- Leader: Engel Modderman
- Founded: 1999
- Split from: NCPN
- Headquarters: Torenstraat 26, 9671 EE Winschoten
- Ideology: Communism Marxism-Leninism
- Political position: Far-left
- Colours: Red Yellow
- Oldambt municipal council: 3 / 25

Website
- http://vcpoldambt.nl/

= United Communist Party (Netherlands) =

United Communist Party (Verenigde Communistische Partij or VCP) is a small communist party in the Netherlands, formed in 1999, and mainly based in Oldambt and Pekela. It is a break-away party from the New Communist Party of the Netherlands (NCPN).

==History==
The VCP was created as a local split of the NCPN in north-east Groningen. The NCPN was created in 1992 by members of the Communist Party of the Netherlands (CPN) who opposed the merger of the CPN with other leftwing parties to form GroenLinks in the late eighties. North-east Groningen is historically a bulwark of support for the CPN, and later the NCPN.

The main reason of the split lied in a disagreement surrounding a large construction project, consisting of mainly expensive villas, called Blauwestad. The Scheemda chapter of the NCPN was opposed to the plan, while the Reiderland chapter was in favor. In Reiderland the NCPN was part of the governing coalition, whereas in Scheemda the party was part of the opposition. In 1999 this disagreement led to a definite split, with the Scheemda chapter forming the VCP.

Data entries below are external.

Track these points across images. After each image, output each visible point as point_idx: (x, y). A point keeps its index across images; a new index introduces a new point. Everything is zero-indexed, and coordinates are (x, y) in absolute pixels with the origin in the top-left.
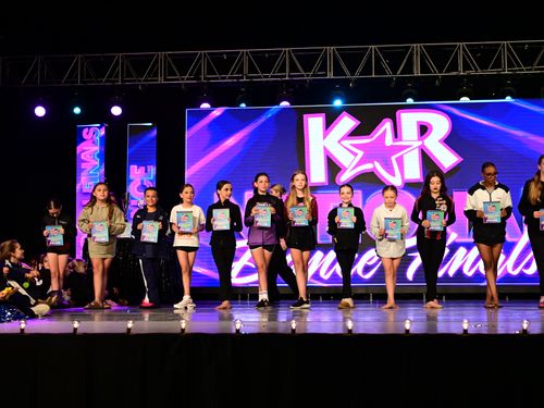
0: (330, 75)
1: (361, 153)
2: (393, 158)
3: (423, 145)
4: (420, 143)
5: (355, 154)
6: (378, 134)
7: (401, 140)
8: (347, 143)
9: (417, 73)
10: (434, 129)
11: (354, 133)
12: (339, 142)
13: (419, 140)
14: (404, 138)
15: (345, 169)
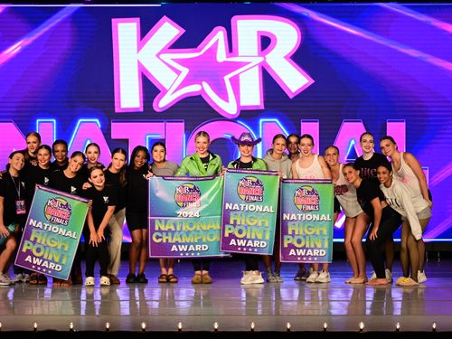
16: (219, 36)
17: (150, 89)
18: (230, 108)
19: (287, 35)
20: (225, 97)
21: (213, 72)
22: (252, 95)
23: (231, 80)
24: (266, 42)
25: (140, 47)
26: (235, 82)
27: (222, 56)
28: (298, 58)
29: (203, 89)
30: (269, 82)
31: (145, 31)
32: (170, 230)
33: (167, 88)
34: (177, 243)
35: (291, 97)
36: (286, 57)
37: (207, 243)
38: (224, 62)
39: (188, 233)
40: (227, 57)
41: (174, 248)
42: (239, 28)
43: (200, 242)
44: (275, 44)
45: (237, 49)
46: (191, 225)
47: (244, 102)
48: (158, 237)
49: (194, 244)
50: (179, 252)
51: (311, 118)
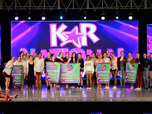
0: (59, 8)
1: (68, 37)
2: (78, 39)
3: (88, 34)
4: (87, 34)
5: (66, 37)
6: (73, 31)
7: (81, 33)
8: (64, 33)
9: (88, 8)
10: (91, 30)
11: (66, 30)
12: (61, 33)
13: (86, 33)
14: (82, 32)
15: (63, 42)
16: (76, 28)
17: (59, 41)
18: (79, 46)
19: (93, 28)
20: (78, 44)
21: (75, 37)
22: (84, 43)
23: (79, 39)
24: (88, 29)
25: (56, 31)
26: (80, 40)
27: (77, 33)
28: (96, 33)
29: (72, 41)
30: (89, 39)
31: (58, 27)
32: (65, 76)
33: (63, 41)
34: (67, 79)
35: (94, 43)
36: (93, 33)
37: (74, 79)
38: (78, 35)
39: (70, 77)
40: (78, 33)
41: (66, 81)
42: (81, 26)
43: (72, 79)
44: (90, 30)
45: (81, 31)
46: (70, 75)
47: (82, 45)
48: (62, 78)
49: (71, 80)
50: (67, 82)
51: (99, 48)
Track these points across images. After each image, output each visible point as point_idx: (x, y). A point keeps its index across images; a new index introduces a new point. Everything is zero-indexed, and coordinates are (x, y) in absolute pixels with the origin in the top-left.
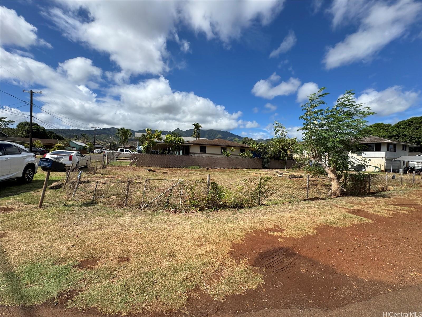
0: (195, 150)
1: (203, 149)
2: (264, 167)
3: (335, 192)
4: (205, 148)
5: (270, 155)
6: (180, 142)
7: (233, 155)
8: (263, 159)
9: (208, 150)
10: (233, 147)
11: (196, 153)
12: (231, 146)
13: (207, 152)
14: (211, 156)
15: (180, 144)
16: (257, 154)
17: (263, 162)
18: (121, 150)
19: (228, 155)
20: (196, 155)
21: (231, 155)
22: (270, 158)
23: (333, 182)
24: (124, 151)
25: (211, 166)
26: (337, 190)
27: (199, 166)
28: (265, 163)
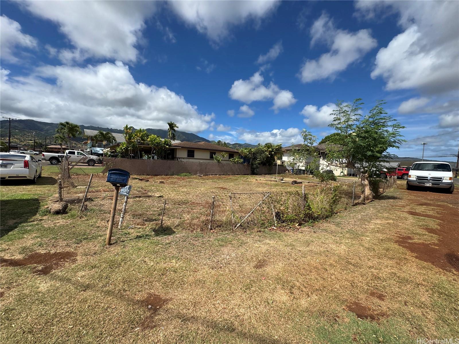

In 2009, the municipalities of Scheemda and Reiderland merged to form the new municipality of Oldambt. Both the NCPN and the VCP contested the elections in the new municipality, however only the VCP won representation.

==Election results==

| Provincial elections | 2015 |  |  |
| perc. | seats | votes |
| Groningen | 0.5% | 0 | 1,238 |

Municipal elections: 2002; 2006; 2009; 2014; 2018; 2022; 2026
perc.: seats; votes; perc.; seats; votes; perc.; seats; votes; perc.; seats; votes; perc.; seats; votes; perc.; seats; votes; perc.; seats; votes
Scheemda: 14.8%; 2; 1,067; 10.0%; 1; 707; Municipality merged into Oldambt
Oldambt: Municipality did not exist; 8.5%; 2; 1,138; 16.0%; 4; 2,757; 11.9%; 3; 1,843; 9.8%; 3; 1,442; 9.8%; 3; 1,534
Pekela: 8.2%; 1; 413

==Ideology==
The VCP describes itself as a party based upon scientific socialism as developed by Marx, Engels and Lenin. The party strives to eliminate, through democratic means, all elements of capitalism and its outgrowths, such as fascism, national socialism and all other forms of suppression and exploitation. In its day to day political work in Oldambt, the party focuses on transparency and the support of grassroots actions.